> **SOURCE DOCUMENT**:

Now, I can issue the command:

CL-USER> (asdf:oos 'asdf:load-op 'hp67)

This compiles any files whose sources are more recent than the compiled .fasl files, and loads the project.

Now, the define-op-key macro that we were using was building structures at macro expansion time, and loading them into a data structure.  That’s not convenient if we want to compile and load the files.  We could define a make-load-form for the key-struct structures, but there’s no need to do that.  Instead, we change the define-op-key macro to issue code to construct the objects, that code will be executed at load time, rather than at macro expansion time.

Now that we can compile our forms, a few typos have shown up, which are corrected in the latest code.  We also get a large pile of warnings about labels that are not used in the expanded forms.  Warnings like that are annoying, because the can obscure more interesting warnings, so we’re going to change them from labels to macrolet forms.

> **EXERCISES**:
1. Reproduce the passage of the Lisp excerpt starting with "CL-USER> (asdf:oos 'asdf:load-op" and going on through "macro expansion time.".
2. List every hyphenated name that appears in the prose paragraphs of the Lisp excerpt after the command line.
The data that follow are separate material with no connection to the Lisp excerpt.

> **GIVEN DATA**:
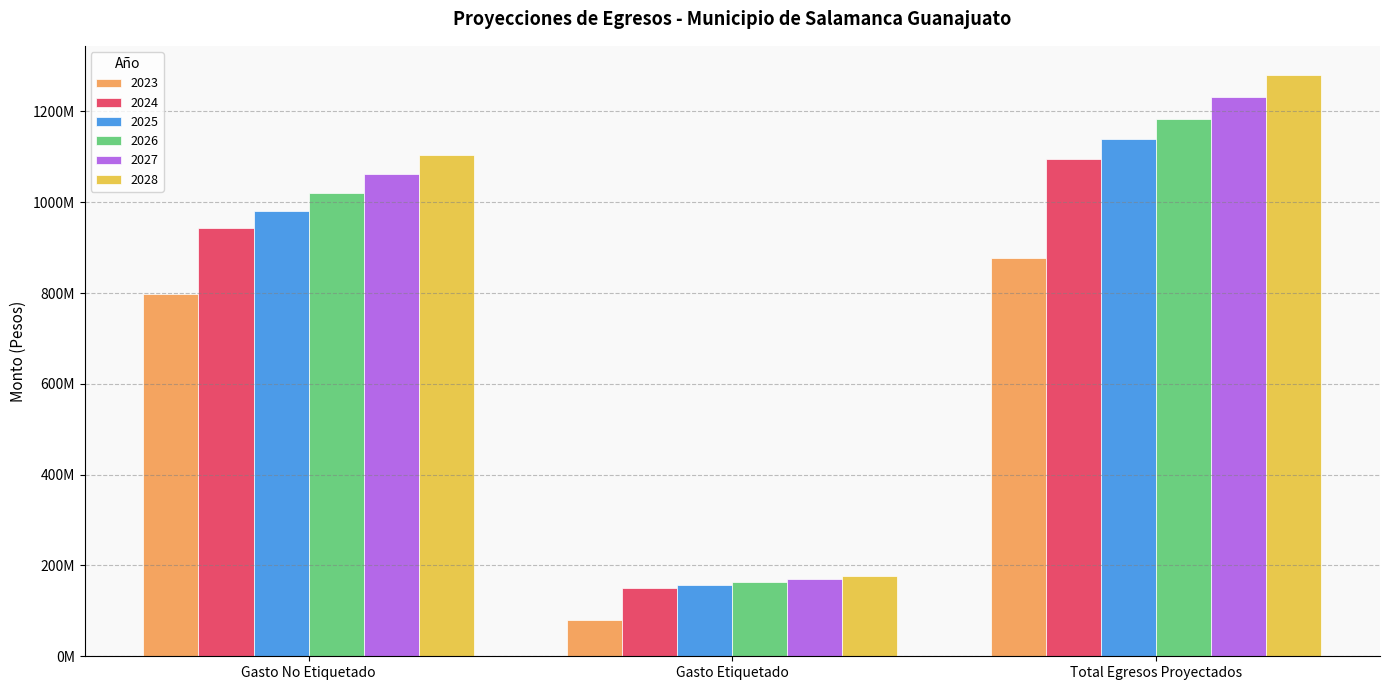

The value of 2023 at Gasto No Etiquetado is 427196477.8. True or false?

False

> **ANSWERS TO THIS EXERCISE**:
1.
CL-USER> (asdf:oos 'asdf:load-op 'hp67)

This compiles any files whose sources are more recent than the compiled .fasl files, and loads the project.

Now, the define-op-key macro that we were using was building structures at macro expansion time, and loading them into a data structure.  That’s not convenient if we want to compile and load the files.  We could define a make-load-form for the key-struct structures, but there’s no need to do that.  Instead, we change the define-op-key macro to issue code to construct the objects, that code will be executed at load time, rather than at macro expansion time.

2.
define-op-key
make-load-form
key-struct